I like words but, there are some words that need replacement or redefinition. A fine example is the word 'hacker'. If you ask a hundred people on the street or peruse the mass media, they will tell you a hacker is a computer criminal. But, if you talk to experienced programmers and engineers who were around at the beginning of the computer revolution, they will tell you the word originally referred to a knowledgeable cleverness, a wit with computing machinery, an accomplished programmer, an explorer of the electronic and logical frontier. You can still find such usage in the subculture and such classics as The Hacker's Dictionary or Steve Levy's book Hackers . The sociological implication of this shift is that anybody who knows how these complex systems work is up to no good.
I don't know what word might replace hacker. Some have tried to encourage the use of 'cracker', to little effect. Such slang is rarely consciously initiated. It has to have just the right zing. How this will shake out in a hundred or two hundred years is anybody's guess. For now one has to be careful about context when using the word.
Another word ripe for replacement is 'globalization'. On the face of it, being against globalization is absurd. You might as well be against the law of gravity. We live on a planet where you can have breakfast in London and supper in San Francisco. We regularly watch TV from the other side of the world. The world wide web organized protests against globalization would seem to be silly. Globalization is a fact. So what are these protestors on about and who hung that moniker on them?
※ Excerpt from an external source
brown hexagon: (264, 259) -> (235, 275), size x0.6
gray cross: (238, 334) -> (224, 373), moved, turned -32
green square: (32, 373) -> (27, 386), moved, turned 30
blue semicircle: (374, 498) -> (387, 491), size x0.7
International trade is the pry bar the corporate elite use to crack open the legal and social systems of vulnerable countries around the world. Two primary tools used are free trade agreements and the policies of the IMF/World Bank. Most such trade agreements are designed to allow corporations to challenge native laws and remove inconvenient social contracts. They certainly do nothing to foster environmental stewardship or promote worker's rights. The IMF has an explicit policy requiring 'structural reform' in client countries which want a loan. These reforms inevitably require reducing social spending and increasing privatization -- in short, making it easy for foreign corporations to plunder the nation. It is ideologically driven. The countries invariably do worse after such reforms because now besides being poor, they are being screwed.
We live on a planet where half the people are underfed and half are worried about obesity. The countries where people are hungry may have environmental difficulties or be mismanaged, but almost invariably their agriculture has been undercut by subsidized food from the first world and their land directed towards supplying the first world with special foodstuffs such as coffee, cocoa. or bananas.
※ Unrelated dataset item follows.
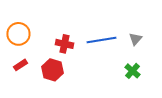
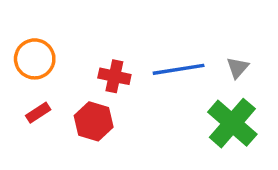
green cross: (132, 71) -> (232, 123), size x1.8

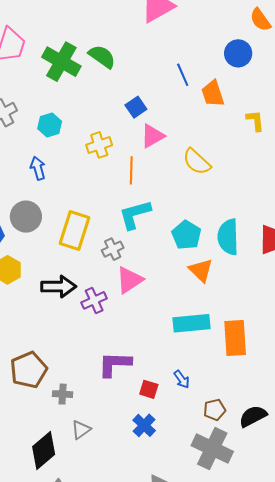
And being opposed to such practices is called 'anti-globalization'? What PR genius dreamed up this phrase? What we have here is a fine example of governance by clever choice of terminology.
Imagine how different the situation might be if the IMF had an explicit policy of enhancing independence and self sufficiency!
The fundamental problem is that the corporation as currently configured is a mechanism designed to avoid legal responsibility. Their primary concern is making money. And so their behaviour is frequently sociopathic. The laws defining their role need to be redrawn.
Of course, the corporations control the governments, so there will be no initiative to change the laws from that quarter. I am not talking about a conspiracy although are undoubtably some. It is simply a matter of competence and convenience. The same people move back and forth between the two realms. They are married at the hip. It is up to the people to push for change.